Gather all lines in the entries that include the word "grau".

Entries supplied.
=======

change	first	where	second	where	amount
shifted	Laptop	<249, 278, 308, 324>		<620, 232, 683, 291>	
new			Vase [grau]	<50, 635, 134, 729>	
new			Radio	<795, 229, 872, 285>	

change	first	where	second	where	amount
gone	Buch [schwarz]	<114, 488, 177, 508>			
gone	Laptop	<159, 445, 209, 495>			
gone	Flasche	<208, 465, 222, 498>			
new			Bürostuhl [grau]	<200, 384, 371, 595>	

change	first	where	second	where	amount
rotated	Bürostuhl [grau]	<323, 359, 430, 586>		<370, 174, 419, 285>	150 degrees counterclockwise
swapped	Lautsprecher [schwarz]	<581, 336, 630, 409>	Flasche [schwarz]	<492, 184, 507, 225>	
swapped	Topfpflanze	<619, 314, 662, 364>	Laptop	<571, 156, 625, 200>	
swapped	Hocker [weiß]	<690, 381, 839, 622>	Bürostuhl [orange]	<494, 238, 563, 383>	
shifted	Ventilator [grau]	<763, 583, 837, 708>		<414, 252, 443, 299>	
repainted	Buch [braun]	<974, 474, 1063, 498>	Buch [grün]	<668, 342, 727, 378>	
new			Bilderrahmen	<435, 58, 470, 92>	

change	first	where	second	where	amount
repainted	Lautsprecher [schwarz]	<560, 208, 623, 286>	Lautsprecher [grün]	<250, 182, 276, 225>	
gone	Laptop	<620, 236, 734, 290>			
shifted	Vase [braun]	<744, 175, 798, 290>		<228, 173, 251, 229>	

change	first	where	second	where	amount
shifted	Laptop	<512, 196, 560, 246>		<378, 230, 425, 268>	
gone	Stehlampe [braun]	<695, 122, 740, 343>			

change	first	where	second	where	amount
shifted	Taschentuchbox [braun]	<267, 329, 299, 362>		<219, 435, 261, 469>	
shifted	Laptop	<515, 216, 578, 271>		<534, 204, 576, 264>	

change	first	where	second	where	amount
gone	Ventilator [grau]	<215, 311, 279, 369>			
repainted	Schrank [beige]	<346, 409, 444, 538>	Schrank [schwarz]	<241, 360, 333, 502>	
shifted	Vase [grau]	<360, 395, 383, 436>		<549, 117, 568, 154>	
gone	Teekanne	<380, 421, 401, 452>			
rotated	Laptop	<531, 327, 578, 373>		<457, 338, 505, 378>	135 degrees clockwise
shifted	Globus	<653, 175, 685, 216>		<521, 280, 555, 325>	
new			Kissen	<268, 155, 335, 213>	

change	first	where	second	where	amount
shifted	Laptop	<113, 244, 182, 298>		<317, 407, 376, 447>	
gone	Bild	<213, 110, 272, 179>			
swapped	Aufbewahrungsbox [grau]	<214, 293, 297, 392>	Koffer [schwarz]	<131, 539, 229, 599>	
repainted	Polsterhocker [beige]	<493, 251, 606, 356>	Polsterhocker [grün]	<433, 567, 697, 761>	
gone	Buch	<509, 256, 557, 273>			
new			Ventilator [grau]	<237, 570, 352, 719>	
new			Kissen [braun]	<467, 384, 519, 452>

=======

Answer to this task.
new			Vase [grau]	<50, 635, 134, 729>	
new			Bürostuhl [grau]	<200, 384, 371, 595>	
rotated	Bürostuhl [grau]	<323, 359, 430, 586>		<370, 174, 419, 285>	150 degrees counterclockwise
shifted	Ventilator [grau]	<763, 583, 837, 708>		<414, 252, 443, 299>	
gone	Ventilator [grau]	<215, 311, 279, 369>			
shifted	Vase [grau]	<360, 395, 383, 436>		<549, 117, 568, 154>	
swapped	Aufbewahrungsbox [grau]	<214, 293, 297, 392>	Koffer [schwarz]	<131, 539, 229, 599>	
new			Ventilator [grau]	<237, 570, 352, 719>	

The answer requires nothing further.